Problem details | Across the entries, count the lines that include "file" and report only that number.

* * * * * * *

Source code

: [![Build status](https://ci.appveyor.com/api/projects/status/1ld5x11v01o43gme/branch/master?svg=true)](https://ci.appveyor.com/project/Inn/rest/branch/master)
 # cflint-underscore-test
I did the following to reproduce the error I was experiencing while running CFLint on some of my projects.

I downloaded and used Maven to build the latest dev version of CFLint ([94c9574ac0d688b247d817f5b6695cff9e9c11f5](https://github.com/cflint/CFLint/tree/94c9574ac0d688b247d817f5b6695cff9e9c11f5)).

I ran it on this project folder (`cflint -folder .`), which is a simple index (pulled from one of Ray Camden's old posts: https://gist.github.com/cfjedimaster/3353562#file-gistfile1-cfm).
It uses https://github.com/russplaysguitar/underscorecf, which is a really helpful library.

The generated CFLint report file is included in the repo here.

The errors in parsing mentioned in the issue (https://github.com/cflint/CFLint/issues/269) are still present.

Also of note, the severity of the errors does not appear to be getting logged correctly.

* * * * * * *

Task output | 2